Any “14 step process” for the review of such a Plan is highly substantive with respect to determining compliance with environmental laws and regulations, representing the prerogatives and powers of local governments, and protecting the Constitutional and statutory rights of the public and private property owners.

Accordingly, the Department’s “14 step process” constitutes a “regulation”, as defined by the NJ Supreme Court in the “Metromedia” decision, that must be promulgated in accordance with the rule-making procedures of the NJ Administrative Procedures Act, see:


In Metromedia, the NJ Supreme Court defined a rule by these factors:

“We can synthesize from this authority that an agency determination must be considered an administrative rule when all or most of the relevant features of administrative rules are present and preponderate in favor of the rule-making process. Such a conclusion would be warranted if it appears that the agency determination, in many or most of the following circumstances, (1) is intended to have wide coverage encompassing a large segment of the regulated or general public, rather than an individual or a narrow select group; (2) is intended to be applied generally and uniformly to all similarly situated persons; (3) is designed to operate only in future cases, that is, prospectively; (4) prescribes a legal standard or directive that is not otherwise expressly provided by or clearly and obviously inferable from the enabling statutory authorization; (5) reflects an administrative policy that (i) was not previously expressed in any official and explicit agency determination, adjudication or rule, or (ii) constitutes a material and significant change from a clear, past agency position on the identical subject matter; and (6) reflects a decision on administrative regulatory policy in the nature of the interpretation of law or general policy. These relevant factors can, either singly or in combination, determine in a given case whether the essential agency action must be rendered through rule-making or adjudication. [emphases mine]

The Department’s “14 step process” for Forest Stewardship Plans (FSP’s) meets all six of these criteria (a single one triggers rule making requirements:

  1. it is intended to have statewide coverage in review of Forest Stewardship plans that effect thousands of people and property owners and scores of local governments;
  1. it applies generally and uniformly to all similarly situated persons who prepare FSP’s and the environmental resources and publics that are impacted by them.
  1. it is prospective and applies to all current FSP’s, those under development and future FSP’s
  1.  it clearly “prescribes a legal standard or directive that is not otherwise expressly provided by or clearly and obviously inferable from the enabling statutory authorization” (see prior discussion of the legislative history)
  1. it clearly  “reflects an administrative policy that (i) was not previously expressed in any official and explicit agency determination, adjudication or rule, or (ii) constitutes a material and significant change from a clear, past agency position on the identical subject matter; – 

The FSP for SMWMA is part of a new initiative within DEP. There are no regulations promulgated to define and implement the program.

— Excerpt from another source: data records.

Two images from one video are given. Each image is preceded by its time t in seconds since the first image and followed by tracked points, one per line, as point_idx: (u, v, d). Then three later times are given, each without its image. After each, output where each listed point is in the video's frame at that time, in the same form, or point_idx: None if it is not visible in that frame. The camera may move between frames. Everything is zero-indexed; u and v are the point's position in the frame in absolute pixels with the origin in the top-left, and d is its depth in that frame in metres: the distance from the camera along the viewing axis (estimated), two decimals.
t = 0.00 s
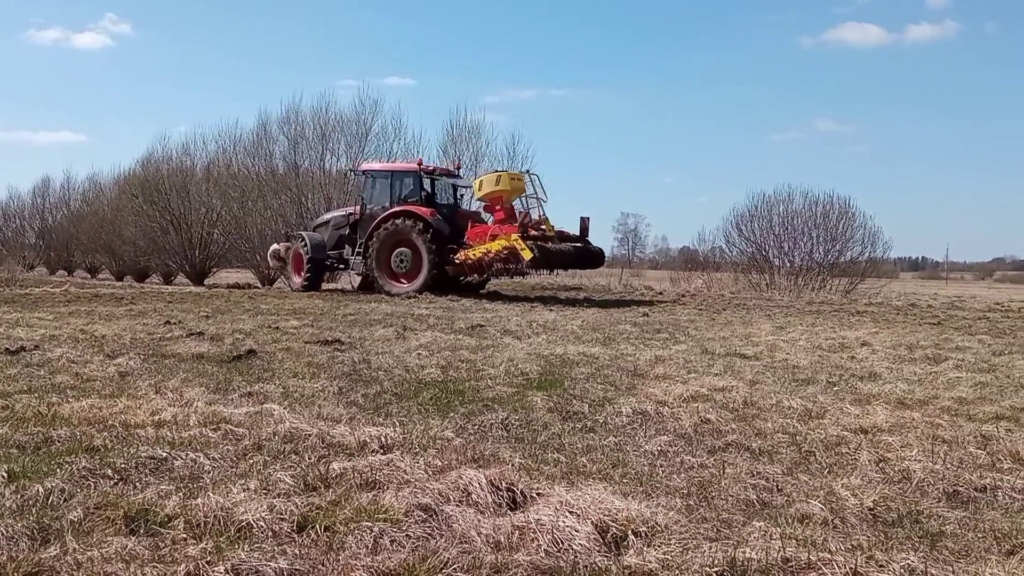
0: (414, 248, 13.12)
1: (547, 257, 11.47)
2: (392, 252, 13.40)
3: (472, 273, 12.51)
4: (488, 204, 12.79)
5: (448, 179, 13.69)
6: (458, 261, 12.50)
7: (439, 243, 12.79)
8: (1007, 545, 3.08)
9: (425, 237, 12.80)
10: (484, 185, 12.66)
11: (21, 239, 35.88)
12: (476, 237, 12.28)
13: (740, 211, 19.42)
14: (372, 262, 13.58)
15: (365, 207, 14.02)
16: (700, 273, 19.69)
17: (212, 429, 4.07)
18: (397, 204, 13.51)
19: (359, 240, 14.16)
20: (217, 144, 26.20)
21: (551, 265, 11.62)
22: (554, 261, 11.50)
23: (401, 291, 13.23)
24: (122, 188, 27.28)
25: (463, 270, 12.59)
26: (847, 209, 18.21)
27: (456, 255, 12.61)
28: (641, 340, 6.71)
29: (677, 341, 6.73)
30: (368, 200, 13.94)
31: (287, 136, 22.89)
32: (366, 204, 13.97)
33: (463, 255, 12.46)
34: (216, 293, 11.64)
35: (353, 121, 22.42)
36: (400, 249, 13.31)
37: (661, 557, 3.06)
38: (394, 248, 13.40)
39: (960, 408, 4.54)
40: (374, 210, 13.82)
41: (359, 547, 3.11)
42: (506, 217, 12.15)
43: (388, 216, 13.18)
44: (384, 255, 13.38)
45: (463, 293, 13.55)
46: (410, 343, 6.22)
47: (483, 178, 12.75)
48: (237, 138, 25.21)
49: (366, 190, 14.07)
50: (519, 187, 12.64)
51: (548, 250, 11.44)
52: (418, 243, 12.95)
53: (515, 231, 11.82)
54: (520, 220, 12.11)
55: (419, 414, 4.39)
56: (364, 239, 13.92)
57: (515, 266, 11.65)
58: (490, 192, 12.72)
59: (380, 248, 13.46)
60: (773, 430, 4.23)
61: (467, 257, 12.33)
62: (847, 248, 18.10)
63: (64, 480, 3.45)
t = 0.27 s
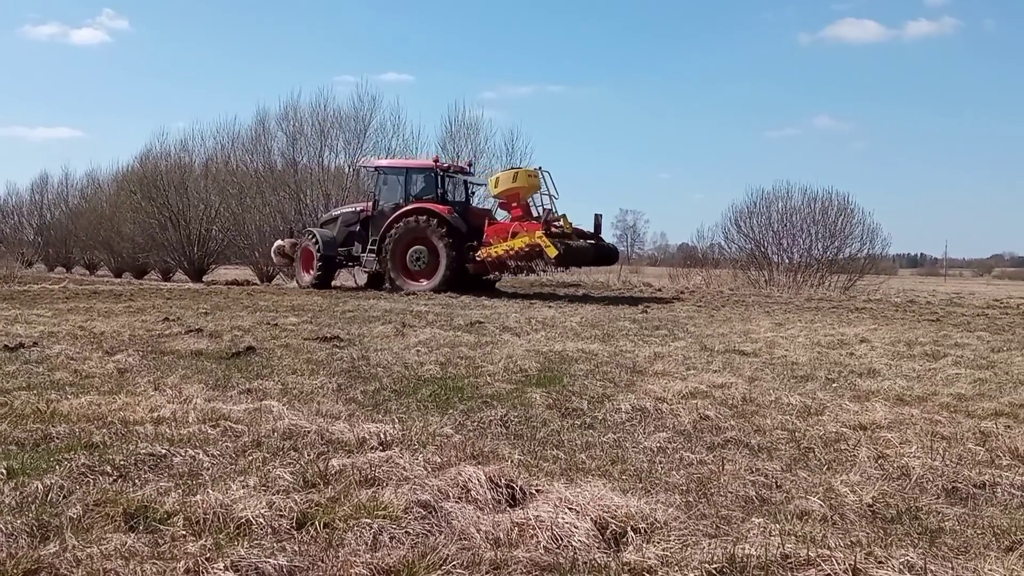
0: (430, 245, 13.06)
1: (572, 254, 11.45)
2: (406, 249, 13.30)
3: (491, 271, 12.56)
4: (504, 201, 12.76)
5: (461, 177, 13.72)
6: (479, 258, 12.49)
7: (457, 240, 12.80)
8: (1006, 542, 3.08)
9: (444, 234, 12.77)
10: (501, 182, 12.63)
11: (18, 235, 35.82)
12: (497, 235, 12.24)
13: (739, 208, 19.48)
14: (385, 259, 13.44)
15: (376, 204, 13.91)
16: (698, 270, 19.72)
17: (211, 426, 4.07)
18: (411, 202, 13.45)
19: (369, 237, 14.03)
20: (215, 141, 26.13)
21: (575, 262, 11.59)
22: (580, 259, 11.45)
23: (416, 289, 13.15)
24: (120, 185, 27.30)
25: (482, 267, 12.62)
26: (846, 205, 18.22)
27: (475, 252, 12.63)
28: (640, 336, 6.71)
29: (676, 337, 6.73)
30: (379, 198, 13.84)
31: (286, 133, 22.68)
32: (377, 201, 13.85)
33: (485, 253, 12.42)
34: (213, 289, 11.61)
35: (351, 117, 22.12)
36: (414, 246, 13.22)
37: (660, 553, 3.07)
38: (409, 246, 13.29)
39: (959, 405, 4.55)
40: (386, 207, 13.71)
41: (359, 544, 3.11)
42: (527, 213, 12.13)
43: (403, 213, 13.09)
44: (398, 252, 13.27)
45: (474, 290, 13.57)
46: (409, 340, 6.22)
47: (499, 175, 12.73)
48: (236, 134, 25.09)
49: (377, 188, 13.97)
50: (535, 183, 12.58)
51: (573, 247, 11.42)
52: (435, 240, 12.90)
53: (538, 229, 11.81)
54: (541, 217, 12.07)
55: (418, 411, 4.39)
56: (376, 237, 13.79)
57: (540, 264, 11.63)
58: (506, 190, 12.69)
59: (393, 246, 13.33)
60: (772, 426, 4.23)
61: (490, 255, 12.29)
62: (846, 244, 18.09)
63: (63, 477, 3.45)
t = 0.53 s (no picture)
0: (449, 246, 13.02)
1: (596, 250, 11.54)
2: (424, 250, 13.22)
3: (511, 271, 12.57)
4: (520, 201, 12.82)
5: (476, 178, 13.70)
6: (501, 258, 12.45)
7: (477, 240, 12.78)
8: (1005, 541, 3.08)
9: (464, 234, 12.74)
10: (517, 181, 12.71)
11: (18, 238, 35.81)
12: (518, 232, 12.21)
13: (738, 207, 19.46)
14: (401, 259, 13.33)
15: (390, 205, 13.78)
16: (697, 270, 19.72)
17: (210, 427, 4.07)
18: (427, 202, 13.39)
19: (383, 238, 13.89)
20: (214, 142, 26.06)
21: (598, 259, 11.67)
22: (604, 258, 11.51)
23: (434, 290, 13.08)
24: (119, 187, 27.32)
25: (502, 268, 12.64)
26: (844, 205, 18.23)
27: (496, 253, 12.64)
28: (639, 337, 6.70)
29: (676, 337, 6.73)
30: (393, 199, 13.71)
31: (284, 134, 22.46)
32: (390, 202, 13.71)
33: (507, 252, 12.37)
34: (213, 291, 11.59)
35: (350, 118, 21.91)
36: (432, 247, 13.15)
37: (659, 553, 3.07)
38: (426, 247, 13.22)
39: (958, 404, 4.55)
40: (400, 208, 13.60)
41: (358, 545, 3.11)
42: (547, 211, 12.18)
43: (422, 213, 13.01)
44: (416, 252, 13.18)
45: (489, 290, 13.59)
46: (408, 340, 6.22)
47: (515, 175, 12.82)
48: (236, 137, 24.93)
49: (391, 189, 13.85)
50: (551, 183, 12.73)
51: (597, 244, 11.51)
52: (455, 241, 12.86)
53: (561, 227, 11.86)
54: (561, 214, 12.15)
55: (418, 412, 4.39)
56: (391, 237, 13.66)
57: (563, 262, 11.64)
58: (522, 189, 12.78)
59: (410, 246, 13.23)
60: (771, 426, 4.23)
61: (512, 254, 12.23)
62: (845, 244, 18.09)
63: (63, 478, 3.45)
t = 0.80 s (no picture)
0: (458, 254, 12.91)
1: (611, 256, 11.63)
2: (432, 259, 13.12)
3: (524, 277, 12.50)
4: (526, 208, 12.79)
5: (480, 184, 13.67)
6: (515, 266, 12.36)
7: (487, 248, 12.69)
8: (993, 546, 3.09)
9: (473, 243, 12.63)
10: (524, 188, 12.69)
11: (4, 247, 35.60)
12: (531, 239, 12.15)
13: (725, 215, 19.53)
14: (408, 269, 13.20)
15: (394, 213, 13.64)
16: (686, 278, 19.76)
17: (197, 437, 4.05)
18: (433, 210, 13.29)
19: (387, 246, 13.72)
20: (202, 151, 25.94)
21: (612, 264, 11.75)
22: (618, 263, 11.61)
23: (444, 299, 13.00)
24: (105, 196, 27.19)
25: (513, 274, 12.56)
26: (830, 213, 18.40)
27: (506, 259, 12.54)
28: (628, 344, 6.71)
29: (664, 345, 6.74)
30: (397, 207, 13.57)
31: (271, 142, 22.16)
32: (395, 210, 13.58)
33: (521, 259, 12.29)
34: (200, 300, 11.54)
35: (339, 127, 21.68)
36: (440, 255, 13.06)
37: (648, 561, 3.07)
38: (434, 256, 13.09)
39: (945, 410, 4.57)
40: (406, 216, 13.47)
41: (346, 554, 3.10)
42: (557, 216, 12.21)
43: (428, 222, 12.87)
44: (424, 262, 13.07)
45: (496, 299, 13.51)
46: (396, 349, 6.21)
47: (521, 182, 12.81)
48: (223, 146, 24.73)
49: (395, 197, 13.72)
50: (557, 190, 12.80)
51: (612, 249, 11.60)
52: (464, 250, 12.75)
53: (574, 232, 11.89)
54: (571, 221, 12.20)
55: (406, 421, 4.38)
56: (396, 246, 13.51)
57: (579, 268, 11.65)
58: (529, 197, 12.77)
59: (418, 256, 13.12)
60: (759, 433, 4.24)
61: (526, 261, 12.16)
62: (831, 251, 18.26)
63: (48, 490, 3.42)
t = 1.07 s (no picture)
0: (475, 249, 12.75)
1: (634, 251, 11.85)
2: (446, 254, 12.91)
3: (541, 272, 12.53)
4: (541, 203, 12.77)
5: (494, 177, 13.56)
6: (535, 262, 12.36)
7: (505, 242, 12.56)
8: (985, 539, 3.10)
9: (492, 238, 12.50)
10: (539, 184, 12.66)
11: None
12: (552, 235, 12.16)
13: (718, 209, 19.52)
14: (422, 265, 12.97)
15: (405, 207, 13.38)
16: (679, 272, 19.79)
17: (190, 430, 4.04)
18: (448, 204, 13.11)
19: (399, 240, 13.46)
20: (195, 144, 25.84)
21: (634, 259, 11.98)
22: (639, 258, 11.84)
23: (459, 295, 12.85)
24: (97, 187, 27.04)
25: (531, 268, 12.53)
26: (824, 207, 18.39)
27: (526, 254, 12.43)
28: (622, 338, 6.71)
29: (657, 338, 6.75)
30: (409, 200, 13.32)
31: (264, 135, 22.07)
32: (407, 204, 13.32)
33: (541, 255, 12.29)
34: (193, 294, 11.51)
35: (332, 120, 21.76)
36: (455, 251, 12.87)
37: (641, 553, 3.07)
38: (449, 251, 12.87)
39: (937, 403, 4.58)
40: (419, 210, 13.24)
41: (340, 547, 3.10)
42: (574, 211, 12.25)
43: (444, 217, 12.64)
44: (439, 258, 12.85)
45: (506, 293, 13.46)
46: (389, 342, 6.21)
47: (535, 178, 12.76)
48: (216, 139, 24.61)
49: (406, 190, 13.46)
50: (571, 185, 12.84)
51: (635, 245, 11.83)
52: (482, 245, 12.62)
53: (596, 228, 11.99)
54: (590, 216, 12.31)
55: (400, 414, 4.37)
56: (409, 241, 13.26)
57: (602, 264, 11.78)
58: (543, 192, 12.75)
59: (432, 251, 12.89)
60: (753, 426, 4.24)
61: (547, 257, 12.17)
62: (825, 245, 18.19)
63: (40, 482, 3.42)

Most important, he concept of “forest stewardship” is a controversial, emergent, vague and novel scientific and policy initiative.

  1. The 14 step process very clearly “reflects a decision on administrative regulatory policy in the nature of the interpretation of law or general policy.”

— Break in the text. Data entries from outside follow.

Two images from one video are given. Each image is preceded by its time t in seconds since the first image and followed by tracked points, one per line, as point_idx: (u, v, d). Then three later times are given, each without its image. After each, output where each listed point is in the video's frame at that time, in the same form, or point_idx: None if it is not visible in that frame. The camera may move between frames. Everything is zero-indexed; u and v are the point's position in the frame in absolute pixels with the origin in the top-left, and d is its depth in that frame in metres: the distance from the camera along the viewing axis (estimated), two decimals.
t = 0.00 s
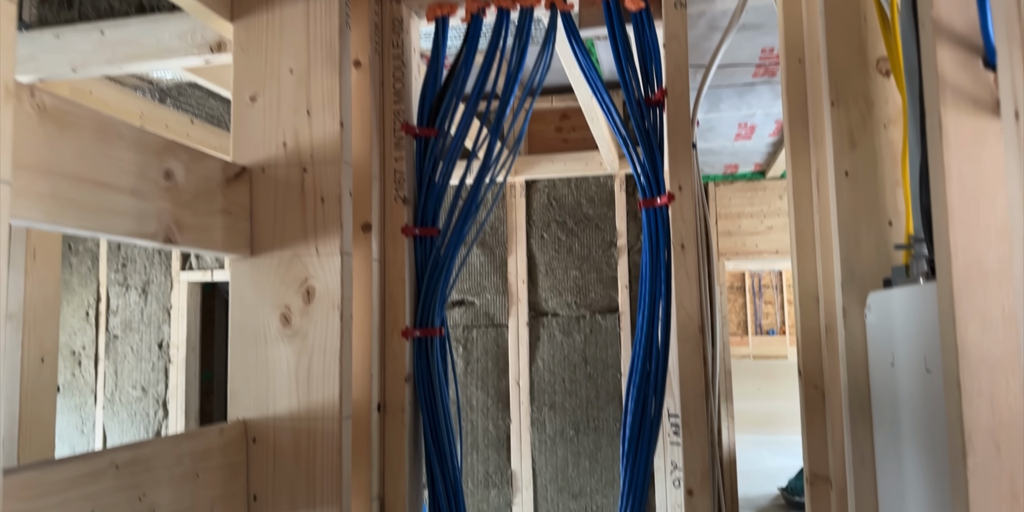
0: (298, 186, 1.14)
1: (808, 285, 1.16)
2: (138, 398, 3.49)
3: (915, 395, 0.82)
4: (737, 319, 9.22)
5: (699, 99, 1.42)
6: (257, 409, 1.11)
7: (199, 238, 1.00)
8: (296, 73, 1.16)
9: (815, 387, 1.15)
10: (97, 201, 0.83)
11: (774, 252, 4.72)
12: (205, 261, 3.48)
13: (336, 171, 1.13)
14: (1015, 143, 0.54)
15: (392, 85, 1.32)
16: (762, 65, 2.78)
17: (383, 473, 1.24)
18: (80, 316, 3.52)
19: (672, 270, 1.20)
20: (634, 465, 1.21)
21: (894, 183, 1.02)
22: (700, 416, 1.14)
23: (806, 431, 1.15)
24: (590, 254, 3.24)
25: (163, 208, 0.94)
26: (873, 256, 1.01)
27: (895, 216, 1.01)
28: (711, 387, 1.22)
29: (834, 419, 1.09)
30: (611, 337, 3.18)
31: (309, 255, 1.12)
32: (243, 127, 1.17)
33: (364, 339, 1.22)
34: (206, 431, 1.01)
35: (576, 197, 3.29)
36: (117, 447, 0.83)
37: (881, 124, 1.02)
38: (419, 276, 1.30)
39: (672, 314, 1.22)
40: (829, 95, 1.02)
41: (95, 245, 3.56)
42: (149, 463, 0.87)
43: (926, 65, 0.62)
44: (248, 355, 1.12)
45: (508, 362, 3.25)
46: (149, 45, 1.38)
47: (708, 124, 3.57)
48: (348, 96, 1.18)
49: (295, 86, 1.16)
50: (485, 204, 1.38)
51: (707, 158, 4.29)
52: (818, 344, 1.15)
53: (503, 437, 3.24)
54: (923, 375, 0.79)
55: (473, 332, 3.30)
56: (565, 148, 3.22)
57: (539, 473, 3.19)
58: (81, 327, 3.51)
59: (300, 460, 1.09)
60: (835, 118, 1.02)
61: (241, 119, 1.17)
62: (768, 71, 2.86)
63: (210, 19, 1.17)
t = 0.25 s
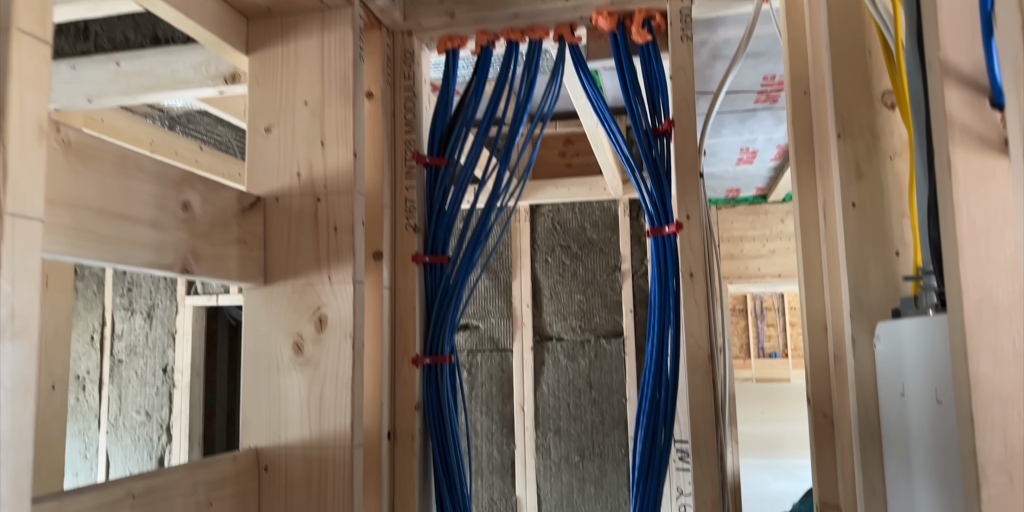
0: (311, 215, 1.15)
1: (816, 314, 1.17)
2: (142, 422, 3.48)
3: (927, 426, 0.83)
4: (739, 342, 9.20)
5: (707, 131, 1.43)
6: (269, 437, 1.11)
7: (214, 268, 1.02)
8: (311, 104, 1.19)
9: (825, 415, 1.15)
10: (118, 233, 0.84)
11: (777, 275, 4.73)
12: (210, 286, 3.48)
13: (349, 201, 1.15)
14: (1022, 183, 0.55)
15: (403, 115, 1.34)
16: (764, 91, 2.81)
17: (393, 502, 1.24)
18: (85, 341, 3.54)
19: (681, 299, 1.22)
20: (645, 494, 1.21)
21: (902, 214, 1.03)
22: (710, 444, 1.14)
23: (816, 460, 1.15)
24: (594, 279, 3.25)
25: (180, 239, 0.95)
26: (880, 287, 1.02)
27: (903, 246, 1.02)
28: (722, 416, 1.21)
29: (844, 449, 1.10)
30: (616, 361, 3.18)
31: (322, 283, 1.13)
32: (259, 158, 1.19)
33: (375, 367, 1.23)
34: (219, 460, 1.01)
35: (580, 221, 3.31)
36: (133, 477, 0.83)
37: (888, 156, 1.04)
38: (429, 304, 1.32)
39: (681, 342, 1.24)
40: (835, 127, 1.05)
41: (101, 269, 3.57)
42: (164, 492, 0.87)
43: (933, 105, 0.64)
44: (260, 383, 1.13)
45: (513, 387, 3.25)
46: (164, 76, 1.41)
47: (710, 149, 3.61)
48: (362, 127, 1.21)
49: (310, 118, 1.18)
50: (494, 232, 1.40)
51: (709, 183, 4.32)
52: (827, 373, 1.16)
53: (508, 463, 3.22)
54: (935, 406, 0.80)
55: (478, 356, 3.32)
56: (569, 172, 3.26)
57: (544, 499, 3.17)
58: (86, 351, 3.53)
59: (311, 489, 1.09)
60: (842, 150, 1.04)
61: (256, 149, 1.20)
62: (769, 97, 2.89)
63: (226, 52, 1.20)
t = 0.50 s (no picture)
0: (322, 246, 1.17)
1: (823, 345, 1.17)
2: (144, 450, 3.46)
3: (937, 459, 0.83)
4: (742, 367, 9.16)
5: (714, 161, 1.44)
6: (279, 468, 1.12)
7: (227, 300, 1.03)
8: (323, 138, 1.21)
9: (833, 446, 1.15)
10: (135, 267, 0.85)
11: (779, 301, 4.79)
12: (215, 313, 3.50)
13: (360, 232, 1.16)
14: None
15: (413, 147, 1.36)
16: (766, 120, 2.84)
17: None
18: (89, 368, 3.51)
19: (689, 329, 1.23)
20: None
21: (906, 247, 1.04)
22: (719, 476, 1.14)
23: (825, 491, 1.15)
24: (598, 305, 3.26)
25: (195, 272, 0.96)
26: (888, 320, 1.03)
27: (908, 277, 1.04)
28: (733, 448, 1.21)
29: (853, 480, 1.10)
30: (621, 389, 3.17)
31: (333, 314, 1.14)
32: (271, 190, 1.21)
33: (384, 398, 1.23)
34: (229, 492, 1.01)
35: (584, 248, 3.32)
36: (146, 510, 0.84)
37: (892, 190, 1.06)
38: (437, 334, 1.32)
39: (689, 373, 1.25)
40: (840, 161, 1.07)
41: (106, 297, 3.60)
42: None
43: (939, 145, 0.65)
44: (270, 414, 1.14)
45: (517, 415, 3.24)
46: (177, 109, 1.42)
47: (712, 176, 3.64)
48: (373, 159, 1.22)
49: (321, 151, 1.20)
50: (502, 262, 1.41)
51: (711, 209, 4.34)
52: (835, 404, 1.16)
53: (512, 492, 3.20)
54: (945, 440, 0.80)
55: (482, 384, 3.31)
56: (573, 200, 3.26)
57: None
58: (89, 379, 3.50)
59: None
60: (847, 183, 1.06)
61: (268, 182, 1.22)
62: (770, 126, 2.92)
63: (241, 87, 1.24)
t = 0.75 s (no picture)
0: (327, 279, 1.17)
1: (828, 377, 1.17)
2: (144, 480, 3.42)
3: (945, 496, 0.82)
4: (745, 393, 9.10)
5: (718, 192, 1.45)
6: (283, 502, 1.11)
7: (233, 333, 1.03)
8: (329, 171, 1.22)
9: (839, 479, 1.14)
10: (142, 302, 0.86)
11: (782, 328, 4.75)
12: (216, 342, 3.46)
13: (365, 265, 1.16)
14: None
15: (417, 179, 1.38)
16: (766, 148, 2.86)
17: None
18: (90, 397, 3.54)
19: (693, 361, 1.24)
20: None
21: (910, 281, 1.04)
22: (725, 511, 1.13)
23: None
24: (600, 333, 3.25)
25: (201, 306, 0.97)
26: (893, 353, 1.03)
27: (912, 311, 1.04)
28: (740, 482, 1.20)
29: None
30: (624, 418, 3.15)
31: (337, 347, 1.14)
32: (277, 223, 1.22)
33: (388, 431, 1.22)
34: None
35: (586, 275, 3.33)
36: None
37: (895, 224, 1.06)
38: (441, 366, 1.32)
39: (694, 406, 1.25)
40: (842, 195, 1.08)
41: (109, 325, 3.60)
42: None
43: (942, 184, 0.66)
44: (273, 448, 1.13)
45: (519, 444, 3.22)
46: (184, 141, 1.44)
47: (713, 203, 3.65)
48: (378, 192, 1.23)
49: (328, 184, 1.21)
50: (506, 293, 1.42)
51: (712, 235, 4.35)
52: (841, 437, 1.15)
53: None
54: (953, 477, 0.80)
55: (484, 413, 3.29)
56: (574, 227, 3.27)
57: None
58: (90, 407, 3.53)
59: None
60: (849, 218, 1.07)
61: (274, 215, 1.22)
62: (771, 155, 2.95)
63: (248, 121, 1.25)
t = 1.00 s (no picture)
0: (329, 310, 1.17)
1: (831, 409, 1.16)
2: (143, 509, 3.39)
3: None
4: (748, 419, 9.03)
5: (719, 221, 1.45)
6: None
7: (234, 366, 1.03)
8: (331, 203, 1.23)
9: None
10: (143, 336, 0.86)
11: (783, 355, 4.74)
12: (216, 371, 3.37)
13: (366, 296, 1.16)
14: None
15: (419, 209, 1.38)
16: (766, 175, 2.87)
17: None
18: (88, 425, 3.53)
19: (696, 393, 1.24)
20: None
21: (911, 313, 1.04)
22: None
23: None
24: (602, 361, 3.24)
25: (202, 339, 0.97)
26: (895, 384, 1.03)
27: (914, 343, 1.04)
28: None
29: None
30: (626, 446, 3.12)
31: (338, 379, 1.13)
32: (279, 254, 1.23)
33: (388, 463, 1.22)
34: None
35: (587, 302, 3.35)
36: None
37: (895, 255, 1.06)
38: (442, 397, 1.32)
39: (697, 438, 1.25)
40: (843, 227, 1.08)
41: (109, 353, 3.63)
42: None
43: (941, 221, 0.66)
44: (273, 481, 1.12)
45: (521, 473, 3.19)
46: (187, 172, 1.45)
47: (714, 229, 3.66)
48: (380, 223, 1.24)
49: (329, 215, 1.22)
50: (507, 323, 1.42)
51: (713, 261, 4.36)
52: (844, 469, 1.14)
53: None
54: None
55: (485, 441, 3.26)
56: (575, 253, 3.28)
57: None
58: (89, 436, 3.51)
59: None
60: (850, 249, 1.07)
61: (276, 245, 1.23)
62: (771, 181, 2.96)
63: (251, 153, 1.26)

The process applies data and determines compliance with the standards and protections and procedures of the NJ Freshwater Wetlands Protection Act, the Highlands Act, the Water Pollution Control Act, and the Stormwater Management Act and implementing regulations, among others.

The impacts of the SMWMA and all FSPs on the protected rights of the environment, private property and forest users are are highly subsantive and material.

The Department may not implement such a highly material and significantly substantive program informally via this 14 step process.

I request that you withdraw the SMWMA FSP immediately and seek legislative authority and promulgate regulations to implement any FSPs in NJ.